TEXTAUSZUG:

Kopf
Der Oberste Gerichtshof hat als Revisionsgericht in Arbeits- und Sozialrechtssachen durch den Senatspräsidenten des Obersten Gerichtshofes Dr. Resch als Vorsitzenden und durch die Hofräte des Obersten Gerichtshofes Mag. Engelmaier und Dr. Kellner sowie durch die fachkundigen Laienrichter Dr. Raimund Kabelka (Arbeitgeber) und Wilhelm Hackl (Arbeitnehmer) als weitere Richter in der Sozialrechtssache der klagenden Partei Wolfgang G***, Dauphinestraße 206, 4020 Linz, vertreten durch Dr. Hans Schwarz, Rechtsanwalt in Wien, wider die beklagte Partei A*** U***, Adalbert-Stifter-Straße 85, 1200 Wien,
vertreten durch Dr. Adolf Fiebich, Dr. Vera Kremslehner und Dr. Josef Milchram, Rechtsanwälte in Wien, wegen Versehrtenrente, infolge Revision der klagenden Partei gegen das Urteil des Oberlandesgerichtes Linz als Berufungsgerichtes in Arbeits- und Sozialrechtssachen vom 12. Jänner 1988, GZ 12 Rs 1160/87-14, womit infolge Berufung der beklagten Partei das Urteil des Landesgerichtes Linz als Arbeits- und Sozialgerichtes vom 23. September 1987, GZ 13 Cgs 1108/87-11, abgeändert wurde, in nichtöffentlicher Sitzung zu Recht erkannt:
Spruch
Der Revision wird nicht Folge gegeben.
Die klagende Partei hat die Kosten ihres Rechtsmittels selbst zu tragen.

AUFGABEN:
**A)** Fasse die Gerichtsentscheidung oben in zwei Sätzen zusammen.
**B)** Führe die Gerichtsentscheidung über die Versehrtenrente nach ihrem letzten Satz weiter.

BEREITGESTELLTES MATERIAL:
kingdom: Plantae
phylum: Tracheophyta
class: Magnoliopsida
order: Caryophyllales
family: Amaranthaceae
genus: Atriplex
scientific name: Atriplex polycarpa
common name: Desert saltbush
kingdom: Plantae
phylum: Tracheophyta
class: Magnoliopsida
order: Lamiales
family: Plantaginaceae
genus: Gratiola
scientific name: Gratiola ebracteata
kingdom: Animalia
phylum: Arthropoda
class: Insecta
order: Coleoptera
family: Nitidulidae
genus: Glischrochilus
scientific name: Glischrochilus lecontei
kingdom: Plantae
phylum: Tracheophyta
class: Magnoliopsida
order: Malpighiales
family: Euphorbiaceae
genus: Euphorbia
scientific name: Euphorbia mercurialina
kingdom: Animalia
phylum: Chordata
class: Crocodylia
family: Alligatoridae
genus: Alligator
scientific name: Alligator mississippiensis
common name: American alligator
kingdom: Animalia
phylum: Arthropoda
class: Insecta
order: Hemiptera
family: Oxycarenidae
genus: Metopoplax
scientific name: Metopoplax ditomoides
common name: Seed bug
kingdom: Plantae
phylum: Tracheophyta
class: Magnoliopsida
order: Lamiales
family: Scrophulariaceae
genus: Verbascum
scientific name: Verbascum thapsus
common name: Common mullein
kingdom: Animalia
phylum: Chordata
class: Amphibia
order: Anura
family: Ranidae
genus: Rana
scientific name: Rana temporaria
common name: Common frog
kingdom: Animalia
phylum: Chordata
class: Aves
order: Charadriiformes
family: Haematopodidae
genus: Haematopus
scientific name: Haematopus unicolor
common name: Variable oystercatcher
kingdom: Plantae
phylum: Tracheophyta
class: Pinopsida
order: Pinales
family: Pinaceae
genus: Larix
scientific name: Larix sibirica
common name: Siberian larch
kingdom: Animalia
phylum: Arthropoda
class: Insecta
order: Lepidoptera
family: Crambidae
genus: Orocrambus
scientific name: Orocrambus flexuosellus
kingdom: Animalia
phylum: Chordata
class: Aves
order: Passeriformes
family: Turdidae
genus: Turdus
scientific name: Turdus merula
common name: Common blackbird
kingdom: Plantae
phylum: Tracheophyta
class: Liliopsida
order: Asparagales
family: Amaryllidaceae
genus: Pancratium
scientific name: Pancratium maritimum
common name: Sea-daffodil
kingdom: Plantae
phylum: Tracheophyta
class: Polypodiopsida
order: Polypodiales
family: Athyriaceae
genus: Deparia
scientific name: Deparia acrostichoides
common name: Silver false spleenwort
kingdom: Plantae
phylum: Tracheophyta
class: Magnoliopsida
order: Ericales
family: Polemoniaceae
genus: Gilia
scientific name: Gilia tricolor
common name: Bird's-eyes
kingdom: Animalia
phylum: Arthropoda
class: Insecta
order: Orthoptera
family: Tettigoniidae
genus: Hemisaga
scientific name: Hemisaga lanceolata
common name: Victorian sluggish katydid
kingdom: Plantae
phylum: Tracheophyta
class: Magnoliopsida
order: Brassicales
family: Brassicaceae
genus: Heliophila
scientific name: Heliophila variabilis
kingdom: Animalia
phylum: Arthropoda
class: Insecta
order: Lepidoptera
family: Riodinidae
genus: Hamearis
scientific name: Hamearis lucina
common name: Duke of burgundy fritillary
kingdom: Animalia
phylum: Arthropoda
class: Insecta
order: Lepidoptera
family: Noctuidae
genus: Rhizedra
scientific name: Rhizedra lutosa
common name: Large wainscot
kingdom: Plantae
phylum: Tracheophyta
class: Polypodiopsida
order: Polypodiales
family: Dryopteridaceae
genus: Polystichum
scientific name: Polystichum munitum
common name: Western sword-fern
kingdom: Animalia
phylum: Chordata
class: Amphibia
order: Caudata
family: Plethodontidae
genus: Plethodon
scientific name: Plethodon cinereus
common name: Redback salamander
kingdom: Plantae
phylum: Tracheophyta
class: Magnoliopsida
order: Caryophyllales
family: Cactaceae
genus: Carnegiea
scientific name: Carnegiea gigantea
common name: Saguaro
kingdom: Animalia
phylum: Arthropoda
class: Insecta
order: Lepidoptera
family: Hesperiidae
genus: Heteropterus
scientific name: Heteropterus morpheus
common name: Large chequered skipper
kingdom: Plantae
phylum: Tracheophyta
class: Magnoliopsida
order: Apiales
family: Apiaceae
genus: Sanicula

LÖSUNGEN ZUR ÜBUNG:
**A)** Der Oberste Gerichtshof entschied als Revisionsgericht über die Revision von Wolfgang G*** gegen ein Urteil des Oberlandesgerichtes Linz vom 12. Jänner 1988, das auf Berufung der A*** U*** ein Urteil des Landesgerichtes Linz in einer Sache um eine Versehrtenrente abgeändert hatte. Der Revision wurde nicht Folge gegeben, und die klagende Partei muss die Kosten ihres Rechtsmittels selbst tragen.

**B)**
Text
Entscheidungsgründe:
Der Kläger war am 3. Februar 1987 mit seinem PKW auf dem Weg zur Arbeit. Gegen 6.05 war er im Bereich der Kreuzung Linz, Dauphinestraße/Rohrmayrstraße in einen Verkehrsunfall verwickelt. Dabei verkeilte sich sein PKW so heftig mit einem Bus der Städtischen Verkehrsbetriebe, daß es auch mit größter Kraftanstrengung nicht möglich war, die den Verkehr behindernden Fahrzeuge auseinanderzubringen. Über Funk forderte der Buslenker einen Kranwagen an.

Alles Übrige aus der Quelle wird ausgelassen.